For the first time in several decades, the tough talking developed nations are at their wits’ end. Their citizens have been grappling with the harsh realities of increasing food and gas prices, increased foreclosures, massive retrenchment and massive job cuts signposting an economic meltdown. For instance, the United States alone witnessed one of her worst months in unemployment related matters as provided by the Bureau of Labour Statistics, US Department of labour in http://www.bls.gov/news.release/empsit.nr0.htm
As this was happening, the stock market all over the world tumbled under the yoke of the economic downturn to an all time low. By the last week of October 2008, it was a gloomy picture across the globe. Writing for Associated Press on October 24 2008, Kennedy said “the U.S. dollar sank to a 13-year low against the Japanese currency, falling below 95 yen. Japan’s Nikkei 225 stock average slid 9.6 percent to 7,649, its first close below 8,000 since May 2003…… South Korea’s stock market fell sharply for a second day as figures showed the economy there was slowing.

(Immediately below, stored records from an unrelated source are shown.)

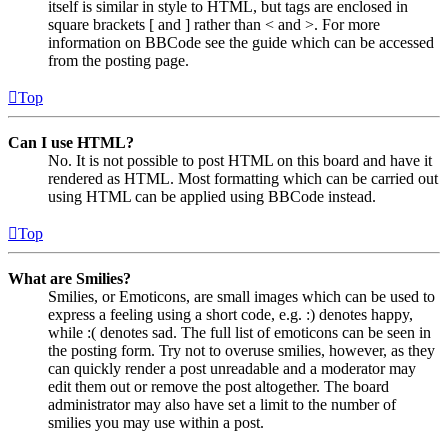
itself is similar in style to HTML, but tags are enclosed in
square brackets [ and ] rather than < and >. For more
information on BBCode see the guide which can be accessed
from the posting page.
Top
Can I use HTML?
No. It is not possible to post HTML on this board and have it
rendered as HTML. Most formatting which can be carried out
using HTML can be applied using BBCode instead.
Top
What are Smilies?
Smilies, or Emoticons, are small images which can be used to
express a feeling using a short code, e.g. :) denotes happy,
while :( denotes sad. The full list of emoticons can be seen in
the posting form. Try not to overuse smilies, however, as they
can quickly render a post unreadable and a moderator may
edit them out or remove the post altogether. The board
administrator may also have set a limit to the number of
smilies you may use within a post.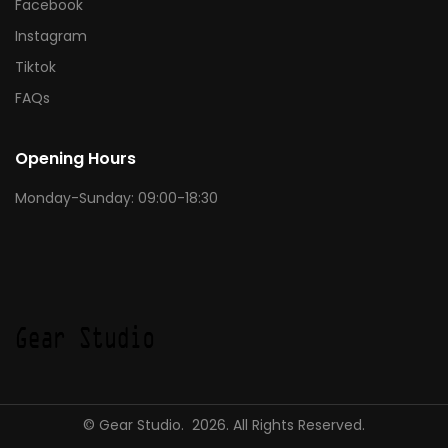
Facebook
Instagram
Tiktok
FAQs
Opening Hours
Monday-Sunday: 09:00-18:30
© Gear Studio. 2026. All Rights Reserved.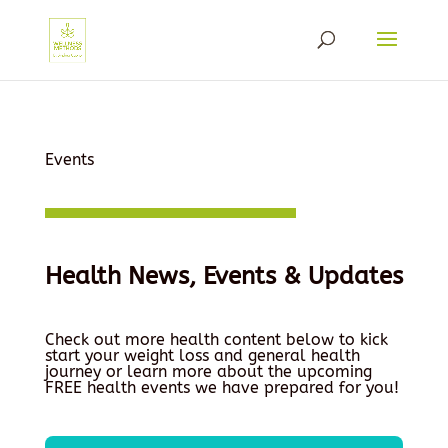
Events
Health News, Events & Updates
Check out more health content below to kick
start your weight loss and general health
journey or learn more about the upcoming
FREE health events we have prepared for you!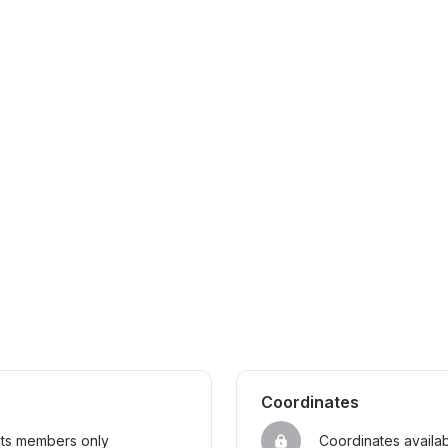
Coordinates
sts members only
Coordinates availa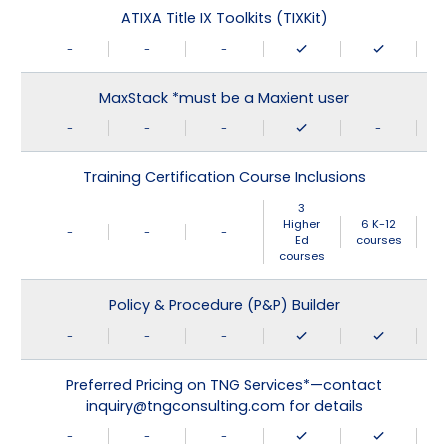
ATIXA Title IX Toolkits (TIXKit)
-
-
-
MaxStack *must be a Maxient user
-
-
-
-
Training Certification Course Inclusions
3
Higher
6 K-12
-
-
-
Ed
courses
courses
Policy & Procedure (P&P) Builder
-
-
-
Preferred Pricing on TNG Services*—contact
inquiry@tngconsulting.com for details
-
-
-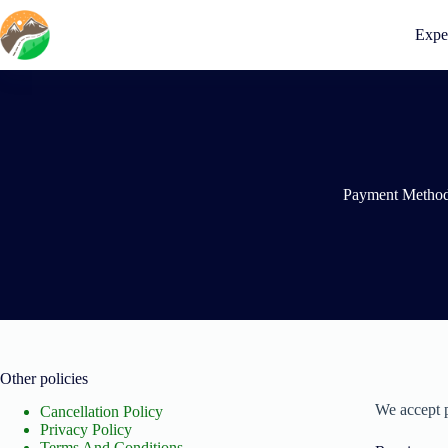
Skip
to
Expe
content
Payment Metho
Other policies
We accept 
Cancellation Policy
Privacy Policy
Terms And Conditions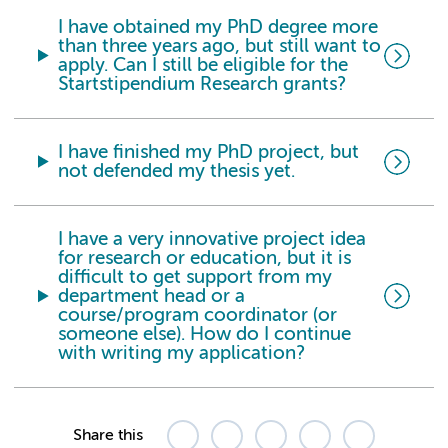
I have obtained my PhD degree more
than three years ago,
but still want to
apply. Can I still be eligible for the
Startstipendium Research grants?
I have finished my PhD project, but
not defended my thesis yet.
I have a very innovative project idea
for research or education, but it is
difficult to get support from my
department head or a
course/program coordinator (or
someone else). How do I continue
with writing my application?
Share this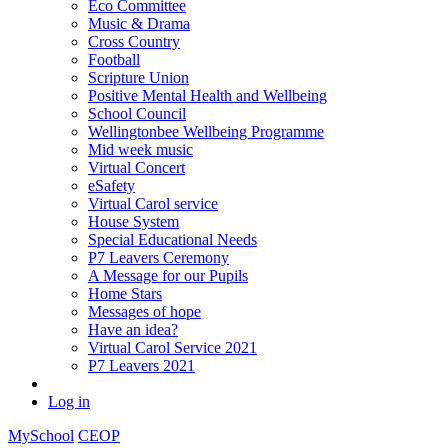
Eco Committee
Music & Drama
Cross Country
Football
Scripture Union
Positive Mental Health and Wellbeing
School Council
Wellingtonbee Wellbeing Programme
Mid week music
Virtual Concert
eSafety
Virtual Carol service
House System
Special Educational Needs
P7 Leavers Ceremony
A Message for our Pupils
Home Stars
Messages of hope
Have an idea?
Virtual Carol Service 2021
P7 Leavers 2021
Log in
MySchool
CEOP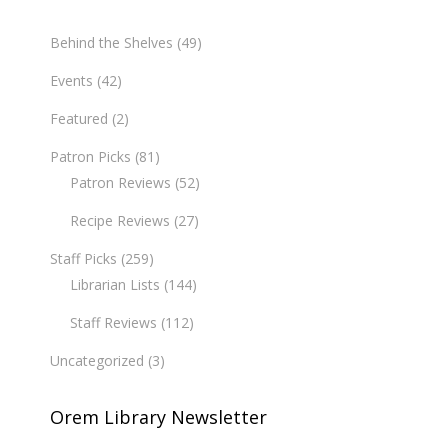
Behind the Shelves
(49)
Events
(42)
Featured
(2)
Patron Picks
(81)
Patron Reviews
(52)
Recipe Reviews
(27)
Staff Picks
(259)
Librarian Lists
(144)
Staff Reviews
(112)
Uncategorized
(3)
Orem Library Newsletter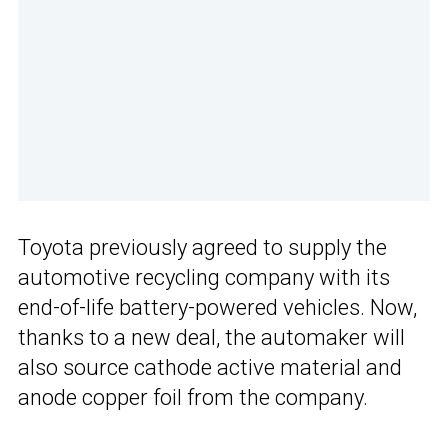
Toyota previously agreed to supply the
automotive recycling company with its
end-of-life battery-powered vehicles. Now,
thanks to a new deal, the automaker will
also source cathode active material and
anode copper foil from the company.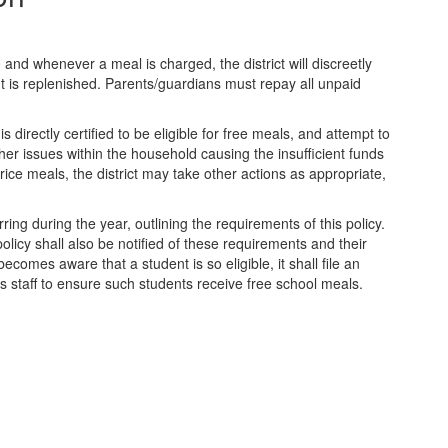
and whenever a meal is charged, the district will discreetly
ount is replenished. Parents/guardians must repay all unpaid
s directly certified to be eligible for free meals, and attempt to
her issues within the household causing the insufficient funds
rice meals, the district may take other actions as appropriate,
rring during the year, outlining the requirements of this policy.
policy shall also be notified of these requirements and their
becomes aware that a student is so eligible, it shall file an
es staff to ensure such students receive free school meals.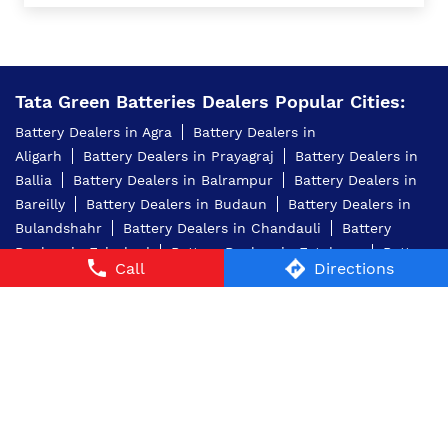
Tata Green Batteries Dealers Popular Cities:
Battery Dealers in Agra
Battery Dealers in
Aligarh
Battery Dealers in Prayagraj
Battery Dealers in
Ballia
Battery Dealers in Balrampur
Battery Dealers in
Bareilly
Battery Dealers in Budaun
Battery Dealers in
Bulandshahr
Battery Dealers in Chandauli
Battery
Dealers in Faizabad
Battery Dealers in Fatehpur
Battery
Call
Directions
Dealers in Ghaziabad
Battery Dealers in
Ghazipur
Battery Dealers in Greater Noida
Battery
Dealers in Jaunpur
Battery Dealers in Jhansi
Battery
Dealers in Kanpur
Battery Dealers in Kanpur
Dehat
Battery Dealers in Lakhimpur Kheri
Battery
Dealers in Lucknow
View More...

The Kospi dropped 10.6 percent to 938.75, falling below the 1,000 mark for the first time in more than three years…”
Reasons for the Economic Meltdown.
- Negative impacts of borderless markets (globalization).
- Criminal borrowing.
- Incompetent practices.
- Weak regulations.
- Lack of transparency.
- Unrestricted mortgage activities and lending to those with bad credit history.
- Decreased consumer spending as a result of massive job losses.
- Questionable greed.
- Break neck expansion craze.
- Stiff competition by corporate bodies.
- Lack of proactive strategy by the executive, legislature and the financial experts to deal with the symptoms at an earlier stage.
- Absolute freedom of the market economy.
Negative Impact (s).
- Closure of enterprises because of lack of access to borrowing from banks and high interest rates.
- Massive job losses and accentuated unemployment (In the aftermath of the South Asian crises in the 90s, job losses rose from 5,015 in 1996 to 38,217 in 1997).
- Erosion of the middle class.
- Decreased consumer spending.
- Decreased capacity utilization.
- Increased cost of available goods.
- Bad debts.
- Negative impact on our foreign reserve
It is vivid from the above that there is no hiding place for any of the world economies from the negative impacts of the economic meltdown.